My name is Jill Clark and I have cerebral palsy, which means that I have to use a wheelchair most of the time.
I am also known as “The Toilet Woman” as I campaign for Changing Places toilets. Frustratingly, each journey I make has to be carefully planned, as a standard accessible toilet isn’t suitable for me. Changing Places toilets accommodate my needs as they have extra room for up to two carers and a wheelchair, as well as equipment such as a tracking hoist and an adult changing bench.

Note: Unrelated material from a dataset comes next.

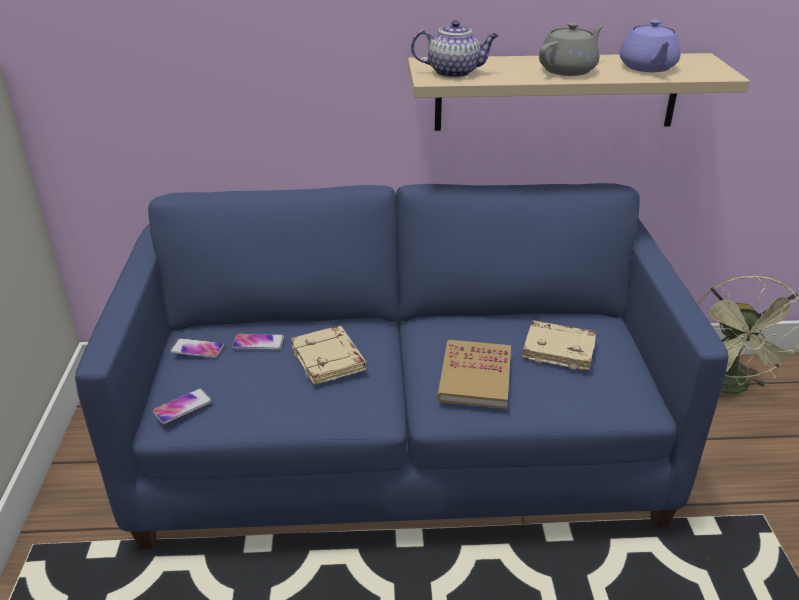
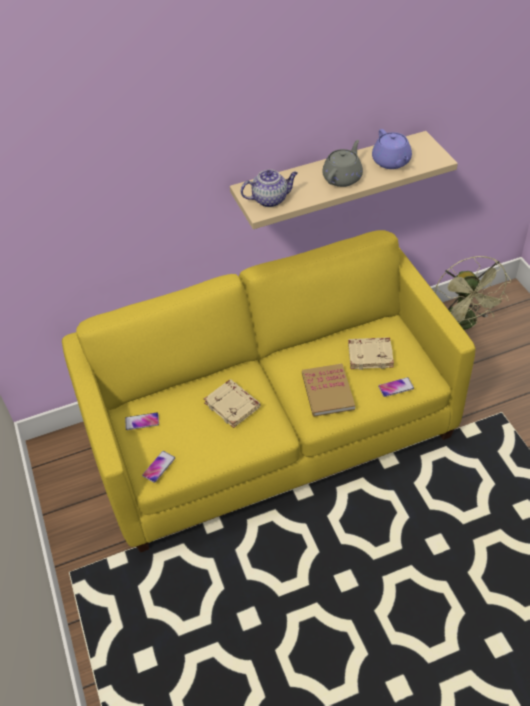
camera: 15 degrees left, 15 degrees up
blue sofa [75,183,729,549] -> yellow sofa [62,230,475,553]
phone [232,334,284,350] -> phone moved to [378,377,414,397]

In Scotland there are 193 Changing Places toilets and fewer than 20 of them are near where I live, which is quite poor. There is an organisation called the Changing Places Consortium, which campaigns on behalf of the thousands of disabled people who cannot use standard accessible toilets. The Changing Places campaign was started by the late Loretto Lambe, who founded the charity PAMIS, based in Dundee. In 2003, PAMIS produced a video showing parents having to change their children on dirty toilet floors or in the back of a mobility vehicle. This led to the Changing Places Consortium being set up in 2005, with a group of organisations working to support the rights of people with profound and multiple learning disabilities or other physical disabilities. For the past 13 years, the Consortium has been campaigning for more Changing Places toilets to be installed in all big public spaces, to allow people who need access to them, more opportunities to enjoy community life, socialise and travel with the same dignity as everyone else.
After launching petitions and making videos, I found a passion for campaigning. Last year, I set up a Facebook page, and I have been writing to businesses in Glasgow, to encourage them to install Changing Places toilets. Although there have been improvements, more could be done. Why shouldn’t disabled people like me be able to go out and get to the toilet safely? It is 2019 after all.